- [Task statement]:
Below are the records. Retype, exactly, the lines from the first through the line with "11월 24, 2025", and leave out the pictures.

*** Material supplied ***

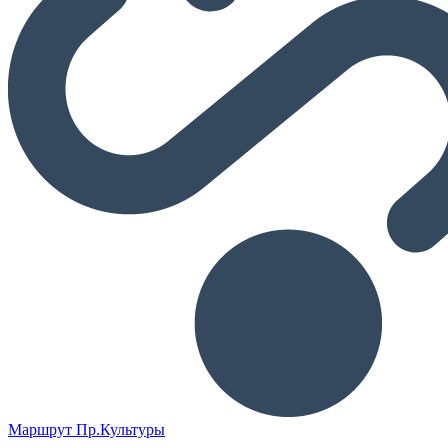
Маршрут Пр.Культуры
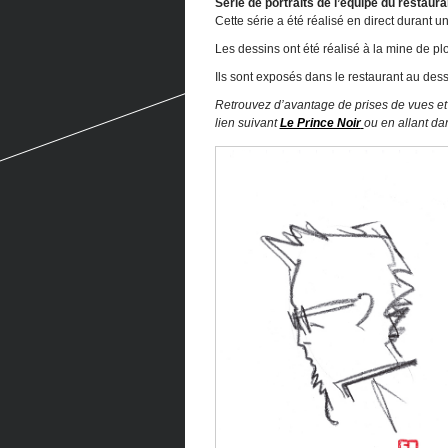
Série de portraits de l’équipe du restaur
Cette série a été réalisé en direct durant u
Les dessins ont été réalisé à la mine de p
Ils sont exposés dans le restaurant au dess
Retrouvez d’avantage de prises de vues et 
lien suivant
Le Prince Noir
ou en allant da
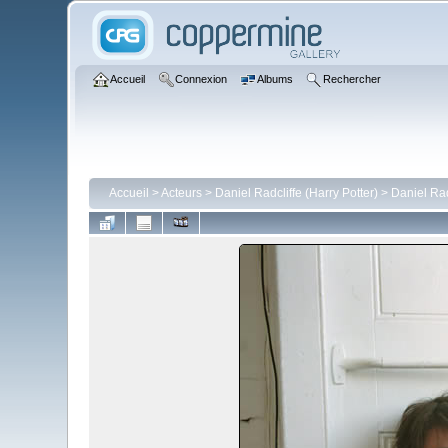
Accueil
Connexion
Albums
Rechercher
Accueil
>
Acteurs
>
Daniel Radcliffe (Harry Potter)
>
Daniel Rad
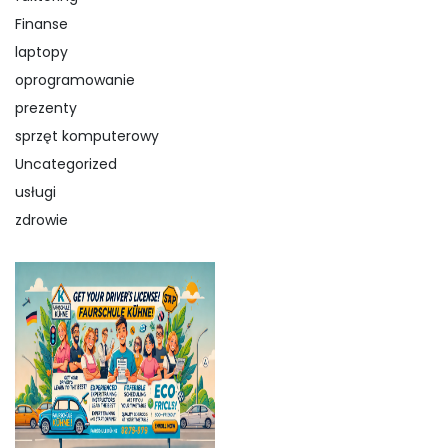
Finanse
laptopy
oprogramowanie
prezenty
sprzęt komputerowy
Uncategorized
usługi
zdrowie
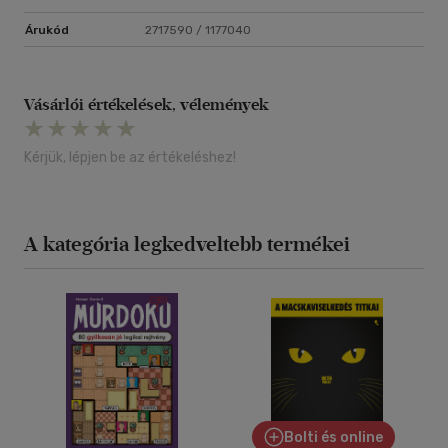
Árukód
2717590 / 1177040
Vásárlói értékelések, vélemények
Kérjük, lépjen be az értékeléshez!
A kategória legkedveltebb termékei
Bolti és online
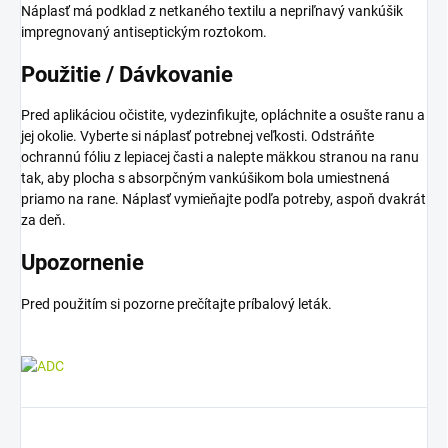
Náplasť má podklad z netkaného textilu a nepriľnavý vankúšik
impregnovaný antiseptickým roztokom.
Použitie / Dávkovanie
Pred aplikáciou očistite, vydezinfikujte, opláchnite a osušte ranu a
jej okolie. Vyberte si náplasť potrebnej veľkosti. Odstráňte
ochrannú fóliu z lepiacej časti a nalepte mäkkou stranou na ranu
tak, aby plocha s absorpčným vankúšikom bola umiestnená
priamo na rane. Náplasť vymieňajte podľa potreby, aspoň dvakrát
za deň.
Upozornenie
Pred použitím si pozorne prečítajte príbalový leták.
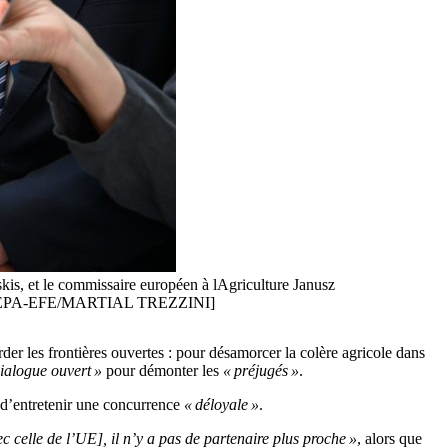
s, et le commissaire européen à lAgriculture Janusz
022. [EPA-EFE/MARTIAL TREZZINI]
der les frontières ouvertes : pour désamorcer la colère agricole dans
ialogue ouvert »
pour démonter les
« préjugés »
.
t d’entretenir une concurrence
« déloyale »
.
celle de l’UE], il n’y a pas de partenaire plus proche »
, alors que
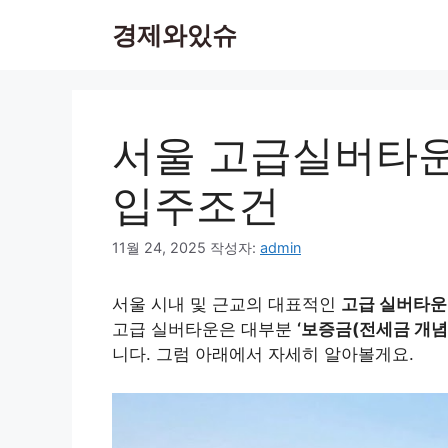
컨
경제와있슈
텐
츠
로
건
너
서울 고급실버타운
뛰
기
입주조건
11월 24, 2025
작성자:
admin
서울 시내 및 근교의 대표적인
고급 실버타운 
고급 실버타운은 대부분
‘보증금(전세금 개념)
니다. 그럼 아래에서 자세히 알아볼게요.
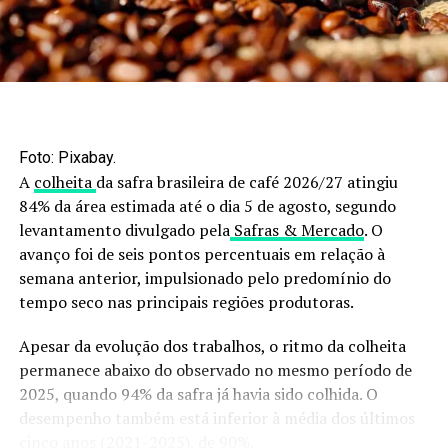
Assim, as investigações seguem em andamento, com
análise do material apreendido. As medidas buscam
assegurar o cumprimento das normas sanitárias e
comerciais, com base na legislação vigente. A atuação
integrada entre o Mapa e a Polícia Federal é
fundamental para coibir práticas fraudulentas. Dessa
Foto: Pixabay.
forma, preservando a imagem do Brasil como
A
colheita
da safra brasileira de café 2026/27 atingiu
fornecedor confiável no mercado internacional.
84% da área estimada até o dia 5 de agosto, segundo
levantamento divulgado pela
Safras & Mercado
. O
*Sob supervisão de Luis Roberto Toledo
avanço foi de seis pontos percentuais em relação à
semana anterior, impulsionado pelo predomínio do
RELATED TOPICS:
tempo seco nas principais regiões produtoras.
UP NEXT
CNA realiza levantamento de custos de produção em
Apesar da evolução dos trabalhos, o ritmo da colheita
diferentes regiões
permanece abaixo do observado no mesmo período de
2025, quando 94% da safra já havia sido colhida. O
DON'T MISS
Governo do RS atualiza dados sobre as chuvas no estado
desempenho também está inferior à média dos últimos
cinco anos (2021-2025), de 90%.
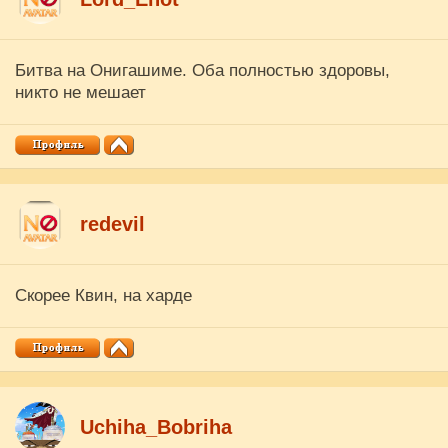
Битва на Онигашиме. Оба полностью здоровы,
никто не мешает
redevil
Скорее Квин, на харде
Uchiha_Bobriha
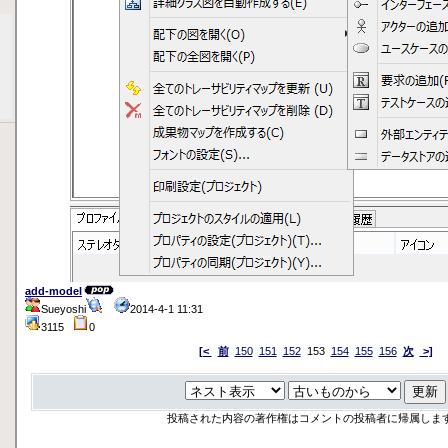
add-model
Sueyoshi
2014-4-1 11:31
3115
0
[<
前
150
151
152
153
154
155
156
次
>]
投稿された内容の著作権はコメントの投稿者に帰属しま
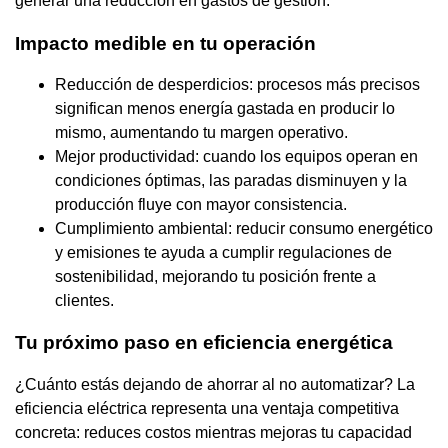
generar una reducción en gastos de gestión.
Impacto medible en tu operación
Reducción de desperdicios: procesos más precisos
significan menos energía gastada en producir lo
mismo, aumentando tu margen operativo.
Mejor productividad: cuando los equipos operan en
condiciones óptimas, las paradas disminuyen y la
producción fluye con mayor consistencia.
Cumplimiento ambiental: reducir consumo energético
y emisiones te ayuda a cumplir regulaciones de
sostenibilidad, mejorando tu posición frente a
clientes.
Tu próximo paso en eficiencia energética
¿Cuánto estás dejando de ahorrar al no automatizar? La
eficiencia eléctrica representa una ventaja competitiva
concreta: reduces costos mientras mejoras tu capacidad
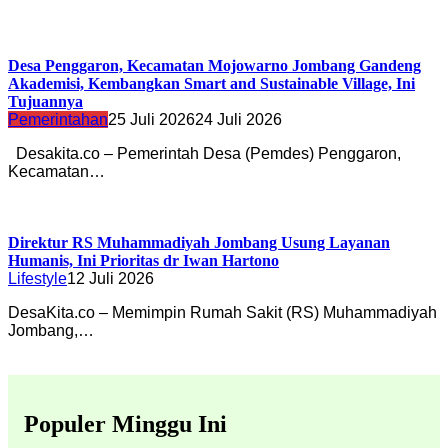
Desa Penggaron, Kecamatan Mojowarno Jombang Gandeng
Akademisi, Kembangkan Smart and Sustainable Village, Ini
Tujuannya
Pemerintahan
25 Juli 2026
24 Juli 2026
Desakita.co – Pemerintah Desa (Pemdes) Penggaron,
Kecamatan…
Direktur RS Muhammadiyah Jombang Usung Layanan
Humanis, Ini Prioritas dr Iwan Hartono
Lifestyle
12 Juli 2026
DesaKita.co – Memimpin Rumah Sakit (RS) Muhammadiyah
Jombang,…
Populer Minggu Ini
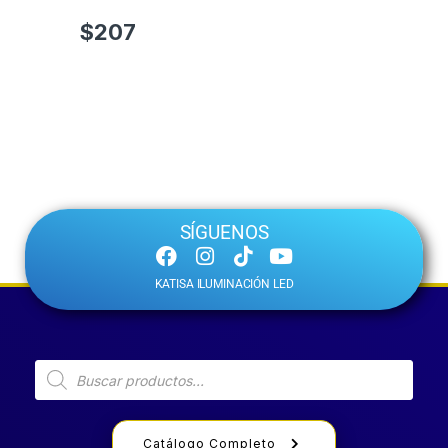
$
207
SÍGUENOS
KATISA ILUMINACIÓN LED
Catálogo Completo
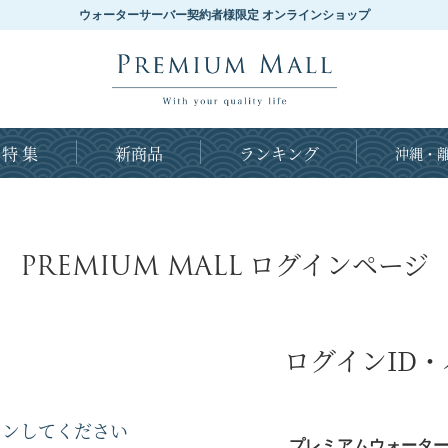
ウォーターサーバー契約者様限定 オンラインショップ
特 集
新商品
ランキング
沖縄・離
PREMIUM MALL
ログインページ
ログインID
インしてください
プレミアムウォーター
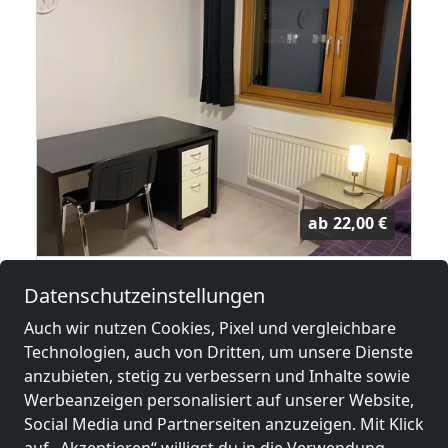
ab
22,00 €
Monteurwohnung Zell am See
Datenschutzeinstellungen
5700 Zell am See
Auch wir nutzen Cookies, Pixel und vergleichbare
1-4 Pers.
8,8 km
Technologien, auch von Dritten, um unsere Dienste
anzubieten, stetig zu verbessern und Inhalte sowie
Werbeanzeigen personalisiert auf unserer Website,
Social Media und Partnerseiten anzuzeigen. Mit Klick
Benachbarte Orte mit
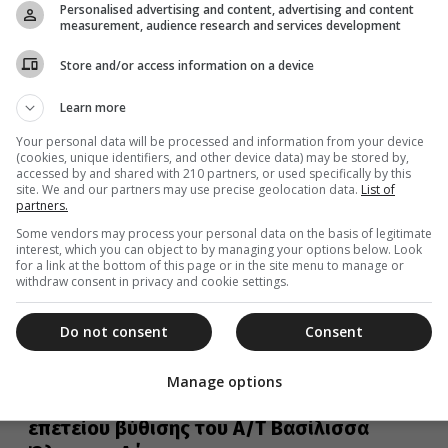
Personalised advertising and content, advertising and content
measurement, audience research and services development
Την όγδοη επέτειο από την εύρεση της θαυματουργού
εικόνας της Παναγίας της Έλωνας, τίμησε χθες η
ομώνυμη μονή της...
Store and/or access information on a device
Learn more
Your personal data will be processed and information from your device
04 Οκτωβρίου 2014
(cookies, unique identifiers, and other device data) may be stored by,
accessed by and shared with 210 partners, or used specifically by this
Ενας χρόνος χωρίς τον γέροντα της
site. We and our partners may use precise geolocation data.
List of
Αγάπης
partners.
Some vendors may process your personal data on the basis of legitimate
Έχει παρέλθει ένας χρόνος από την ημέρα που ο
interest, which you can object to by managing your options below. Look
μακαριστός Γέροντας Χρυσόστομος, ο Ηγούμενος της
for a link at the bottom of this page or in the site menu to manage or
Ιεράς Μονής Εσφιγμένου του...
withdraw consent in privacy and cookie settings.
Do not consent
Consent
30 Σεπτεμβρίου 2014
Manage options
Εκδηλώσεις εορτασμού της 71ης
επετείου βύθισης του Α/Τ Βασίλισσα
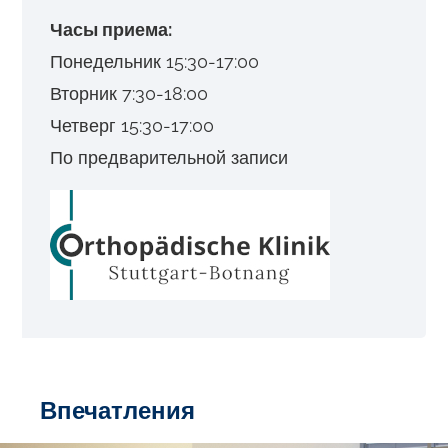
Часы приема:
Понедельник 15:30-17:00
Вторник 7:30-18:00
Четверг 15:30-17:00
По предварительной записи
Впечатления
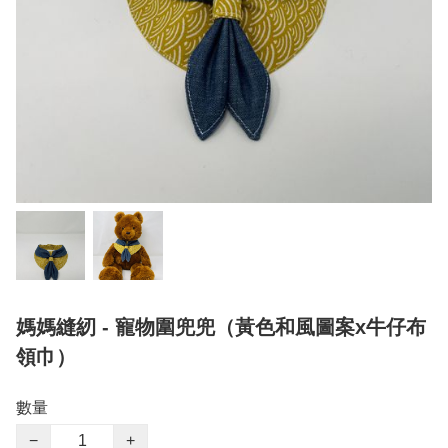
媽媽縫紉 - 寵物圍兜兜（黃色和風圖案x牛仔布
領巾）
數量
−
+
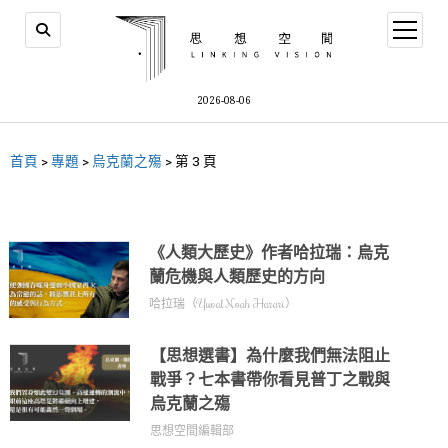
2026-08-06
首頁
>
專題
>
烏克蘭之殤
>
第 3 頁
《人類大歷史》作者哈拉瑞：烏克
蘭危機與人類歷史的方向
哈拉瑞（Yuval Noah Harari）
【思想選書】為什麼我們無法阻止
戰爭？七本書帶你看見普丁之戰與
烏克蘭之殤
思想空間編輯部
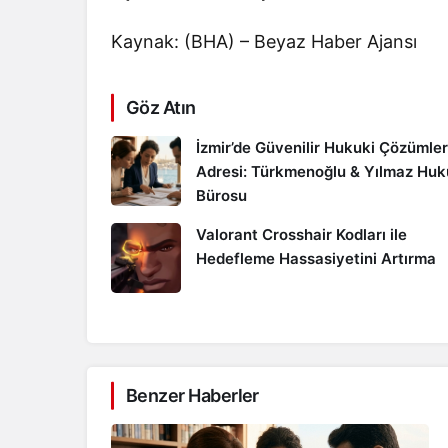
Kaynak: (BHA) – Beyaz Haber Ajansı
Göz Atın
İzmir’de Güvenilir Hukuki Çözümler
Adresi: Türkmenoğlu & Yılmaz Hu
Bürosu
Valorant Crosshair Kodları ile
Hedefleme Hassasiyetini Artırma
Benzer Haberler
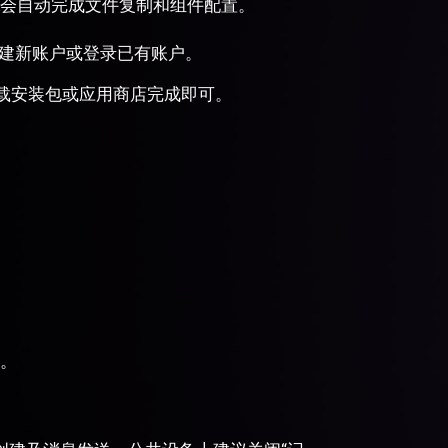
会自动完成文件复制和组件配置。
创建新账户或登录已有账户。
道下载安装包或应用商店完成即可。
。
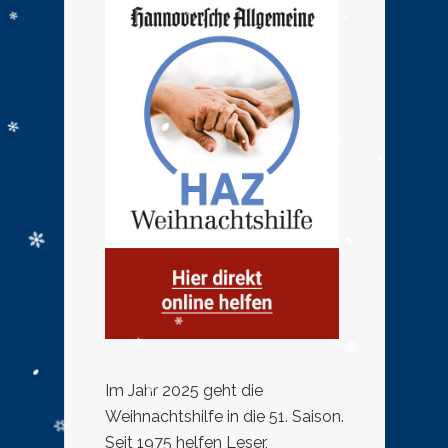
Im Jahr 2025 geht die
Weihnachtshilfe in die 51. Saison.
Seit 1975 helfen Leser,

*** End of Material supplied ***

- [Answer section]:
Маршрут Пр.Культуры
Série de portraits de l’équipe du restaur
Cette série a été réalisé en direct durant u
Les dessins ont été réalisé à la mine de p
Ils sont exposés dans le restaurant au dess
Retrouvez d’avantage de prises de vues et 
lien suivant
Le Prince Noir
ou en allant da
Accueil
Connexion
Albums
Rechercher
Accueil
>
Acteurs
>
Daniel Radcliffe (Harry Potter)
>
Daniel Rad
Finanse
laptopy
oprogramowanie
prezenty
sprzęt komputerowy
Uncategorized
usługi
zdrowie
Árukód
2717590 / 1177040
Vásárlói értékelések, vélemények
Kérjük, lépjen be az értékeléshez!
A kategória legkedveltebb termékei
Bolti és online
Náplasť má podklad z netkaného textilu a nepriľnavý vankúšik
impregnovaný antiseptickým roztokom.
Použitie / Dávkovanie
Pred aplikáciou očistite, vydezinfikujte, opláchnite a osušte ranu a
jej okolie. Vyberte si náplasť potrebnej veľkosti. Odstráňte
ochrannú fóliu z lepiacej časti a nalepte mäkkou stranou na ranu
tak, aby plocha s absorpčným vankúšikom bola umiestnená
priamo na rane. Náplasť vymieňajte podľa potreby, aspoň dvakrát
za deň.
Upozornenie
Pred použitím si pozorne prečítajte príbalový leták.
s, et le commissaire européen à lAgriculture Janusz
022. [EPA-EFE/MARTIAL TREZZINI]
der les frontières ouvertes : pour désamorcer la colère agricole dans
ialogue ouvert »
pour démonter les
« préjugés »
.
t d’entretenir une concurrence
« déloyale »
.
celle de l’UE], il n’y a pas de partenaire plus proche »
, alors que
컨
경제와있슈
텐
츠
로
건
너
서울 고급실버타운
뛰
기
입주조건
11월 24, 2025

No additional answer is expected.